The Cable Communications Policy Act (“CCPA”) governs the “protection of subscriber privacy” by “cable operators” and allows a court to award liquidated damages starting at $1,000 per violation to any “aggrieved” person. The most common grievances? Retaining personal information after a subscriber ends service and failure to send annual privacy notices prescribed by law.

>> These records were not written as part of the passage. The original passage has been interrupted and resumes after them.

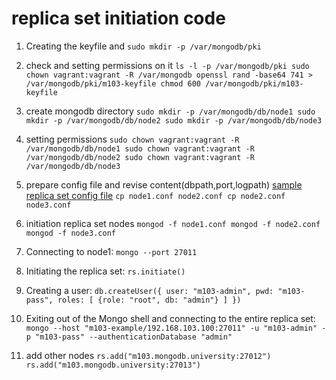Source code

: # replica set initiation code



  1.  Creating the keyfile and
``sudo mkdir -p /var/mongodb/pki``

  2.  check and setting permissions on it
  ``ls -l -p /var/mongodb/pki
    sudo chown vagrant:vagrant -R /var/mongodb
    openssl rand -base64 741 > /var/mongodb/pki/m103-keyfile
    chmod 600 /var/mongodb/pki/m103-keyfile
  ``

  3.  create mongodb directory
  ``sudo mkdir -p /var/mongodb/db/node1
    sudo mkdir -p /var/mongodb/db/node2
    sudo mkdir -p /var/mongodb/db/node3``

  4.  setting permissions
  ``sudo chown vagrant:vagrant -R /var/mongodb/db/node1
    sudo chown vagrant:vagrant -R /var/mongodb/db/node2
    sudo chown vagrant:vagrant -R /var/mongodb/db/node3``

  5. prepare config file and revise content(dbpath,port,logpath)
  [sample replica set config file](./node1.conf)
  ``cp node1.conf node2.conf
    cp node2.conf node3.conf
  ``

  6.  initiation replica set nodes
  ``mongod -f node1.conf
    mongod -f node2.conf
    mongod -f node3.conf
  ``

  7.  Connecting to node1:
  ``mongo --port 27011``

  8.  Initiating the replica set:
  ``rs.initiate()``

  9.  Creating a user:
  ``db.createUser({
  user: "m103-admin",
  pwd: "m103-pass",
  roles: [
    {role: "root", db: "admin"}
  ]
})``

  10. Exiting out of the Mongo shell and connecting to the entire replica set:
  ``mongo --host "m103-example/192.168.103.100:27011" -u "m103-admin"
-p "m103-pass" --authenticationDatabase "admin"``

  11. add other nodes
  ``rs.add("m103.mongodb.university:27012")
rs.add("m103.mongodb.university:27013")``
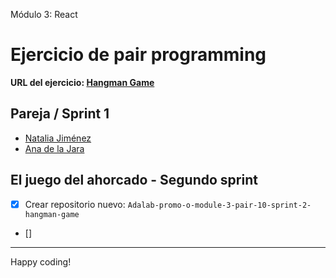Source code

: Módulo 3: React

# Ejercicio de pair programming

**URL del ejercicio: [Hangman Game]()**

## Pareja / Sprint 1

- [Natalia Jiménez](https://github.com/NataliaaJN)
- [Ana de la Jara](https://github.com/AnadelaJara)

## El juego del ahorcado - Segundo sprint

- [x] Crear repositorio nuevo: `Adalab-promo-o-module-3-pair-10-sprint-2-hangman-game`
- []

---

Happy coding!
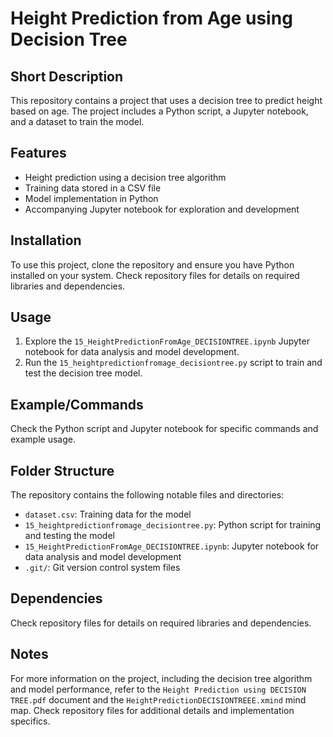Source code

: # Height Prediction from Age using Decision Tree
## Short Description
This repository contains a project that uses a decision tree to predict height based on age. The project includes a Python script, a Jupyter notebook, and a dataset to train the model.

## Features
* Height prediction using a decision tree algorithm
* Training data stored in a CSV file
* Model implementation in Python
* Accompanying Jupyter notebook for exploration and development

## Installation
To use this project, clone the repository and ensure you have Python installed on your system. Check repository files for details on required libraries and dependencies.

## Usage
1. Explore the `15_HeightPredictionFromAge_DECISIONTREE.ipynb` Jupyter notebook for data analysis and model development.
2. Run the `15_heightpredictionfromage_decisiontree.py` script to train and test the decision tree model.

## Example/Commands
Check the Python script and Jupyter notebook for specific commands and example usage.

## Folder Structure
The repository contains the following notable files and directories:
* `dataset.csv`: Training data for the model
* `15_heightpredictionfromage_decisiontree.py`: Python script for training and testing the model
* `15_HeightPredictionFromAge_DECISIONTREE.ipynb`: Jupyter notebook for data analysis and model development
* `.git/`: Git version control system files

## Dependencies
Check repository files for details on required libraries and dependencies.

## Notes
For more information on the project, including the decision tree algorithm and model performance, refer to the `Height Prediction using DECISION TREE.pdf` document and the `HeightPredictionDECISIONTREEE.xmind` mind map. Check repository files for additional details and implementation specifics.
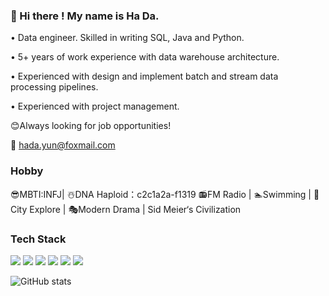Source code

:### 👋 Hi there ! My name is Ha Da. 

• Data engineer. Skilled in writing SQL, Java and Python. 

• 5+ years of work experience with data warehouse architecture. 

• Experienced with design and implement batch and stream data processing pipelines. 

• Experienced with project management. 

😊Always looking for job opportunities! 

📮 hada.yun@foxmail.com


### Hobby 
😎MBTI:INFJ| ☃️DNA Haploid：c2c1a2a-f1319
📻FM Radio | 🏊‍Swimming | 🧭City Explore | 🎭Modern Drama | Sid Meier‘s Civilization


### Tech Stack
![](https://img.shields.io/badge/language-Java-blue?logo=Java&logoColor=white)
![](https://img.shields.io/badge/language-Python-blue?logo=Python&logoColor=white)
![](https://img.shields.io/badge/language-SQL-blue?logo=MySQL&logoColor=white)
![](https://img.shields.io/badge/database-Neo4j-blue?logo=Neo4j&logoColor=white)
![](https://img.shields.io/badge/database-Hive-blue?logo=ApacheHive&logoColor=white)
![](https://img.shields.io/badge/framework-Flink-blue?logo=ApacheFlink&logoColor=white)



![GitHub stats](https://github-readme-stats.vercel.app/api?username=NorthShip)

Even before Spokeo, some of these claims failed on standing grounds. For example, in a 2013 California decision involving Time Warner Cable, the complaint was dismissed because the alleged injury was found not to be “particularized or imminent.” That’s the counterpart to the “concrete” injury factor analyzed in Spokeo. But lawsuits are still being filed elsewhere.
Where’s the Harm?
Most recently, a national cable provider is facing a putative class action in a St. Louis federal court, and technical violations of the CCPA are at the heart of the complaint. The violation? Failing to send a written privacy notice. Notably, the three named plaintiffs concede in their complaint that the provider has posted what they call a “rogue” privacy policy online, an admission that would appear to reduce their beef to the type of “bare procedural violation, divorced from any concrete harm” the Supreme Court said would be insufficient to confer standing. In this case, Spokeo would appear to cast a shadow as long as the Gateway Arch.
Meanwhile, Spokeo could make it even tougher for plaintiffs to press “no harm” privacy claims in data breach cases. We’ve written before about whether mere interception of a credit card number is sufficient to provide standing to sue a negligent retailer. As for other types of breaches, at least one federal district court has dismissed claims on standing grounds, citing Spokeo.
Perhaps the best result may be (paraphrasing Commissioner Pai) to restore the TCPA, CCPA and other federal privacy statutes to their roles as consumer protection statutes, not trial-lawyer protection statutes.